**What needs to be done:** Continue the walkthrough below on filling in missing values with KNN, starting right after its last line.

**Passage:**
Actually, separating variables by their type had been done before this step through analysing graphs; nevertheless, since EDA is never linear I decided to utilise some pieces of code that had been written beforehand.

I also want to mention that I imputed NaN values in numeric columns using only numeric variables and categorical columns using only categorical variables.

In [None]:
cont_vars = ['LotFrontage', 'LotArea', 'MasVnrArea', 'BsmtFinSF1', 
             'BsmtFinSF2', 'BsmtUnfSF', 'TotalBsmtSF', '1stFlrSF', 
             '2ndFlrSF', 'GrLivArea', 'GarageArea', 'WoodDeckSF', 
             'OpenPorchSF', 'EnclosedPorch', 'ScreenPorch']

Remember, it is important to scale your data before using KNN because this algorithm is distance-based. Robust scaler was used since outliers had not been dealt with yet.

In [None]:
knn_vars_train_cont = df_train[cont_vars].copy()

Scaler = RobustScaler()

knn_vars_train_cont = pd.DataFrame(Scaler.fit_transform(knn_vars_train_cont), 
                                   columns = ["col" + str(i) for i in range(0, 15)])

train_imp_cont = KNNImputer(n_neighbors = 5, weights = 'uniform', metric = 'nan_euclidean')

Also, don't forget to inverse transform your data.

In [None]:
train_imp_cont_results = train_imp_cont.fit_transform(knn_vars_train_cont)

train_imp_cont_results = pd.DataFrame(Scaler.inverse_transform(train_imp_cont_results), 
                                      columns = ["col" + str(i) for i in range(0, 15)])

In [None]:
df_train['LotFrontage'] = train_imp_cont_results['col0']
df_train['MasVnrArea'] = train_imp_cont_results['col2'].astype('float64')

### 2.2 Other variables (few missing values)

In [None]:
for column in ['MasVnrType', 'Electrical']:
    
    df_train.loc[df_train[column].isnull(), column] = df_train[column].mode()[0]

### 2.3 "GarageYrBlt"

In [None]:
from sklearn.preprocessing import LabelEncoder

Label encoder was used to transform categorical data before feeding it to KNN.

In [None]:
knn_vars_train_cat = df_train.drop(cont_vars, axis = 1)
knn_vars_train_cat = knn_vars_train_cat.drop('SalePrice', axis = 1)

**Data records:**
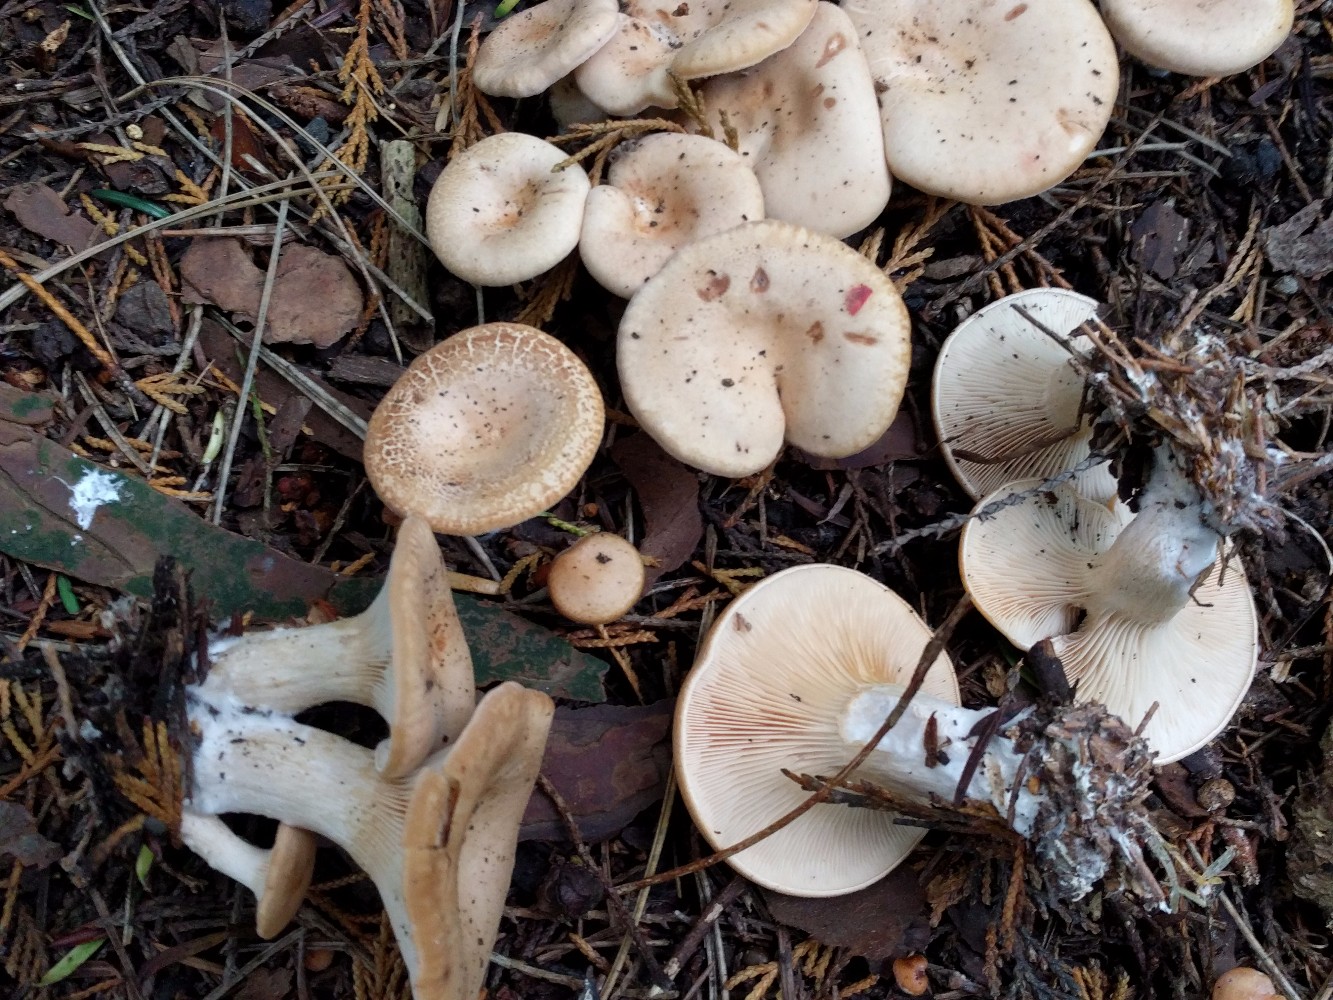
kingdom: Fungi
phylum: Basidiomycota
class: Agaricomycetes
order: Agaricales
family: Tricholomataceae
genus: Paralepista
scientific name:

**Task answer:**
obj_vars = knn_vars_train_cat.select_dtypes(include = ['object', 'category']).columns

In [None]:
for column in obj_vars:
    
    knn_vars_train_cat[column] = LabelEncoder().fit_transform(knn_vars_train_cat[column])

In [None]:
train_imp_cat = KNNImputer(n_neighbors = 5, weights = 'uniform', metric = 'nan_euclidean')

train_imp_cat_results = train_imp_cat.fit_transform(knn_vars_train_cat)

train_imp_cat_results = pd.DataFrame(train_imp_cat_results, 
                                     columns = ["col" + str(i) for i in range(0, 64)])

In [None]:
df_train['GarageYrBlt'] = train_imp_cat_results['col48']
df_train['GarageYrBlt'] = df_train['GarageYrBlt'].astype('int64')

## 3. Imputing NaN values. Test set <a class="anchor" id = "II_3"></a>

### 3.1 "LotFrontage"

The process was exactly the same for the test set.

In [None]:
knn_vars_test_cont = df_test[cont_vars].copy()

Scaler = StandardScaler()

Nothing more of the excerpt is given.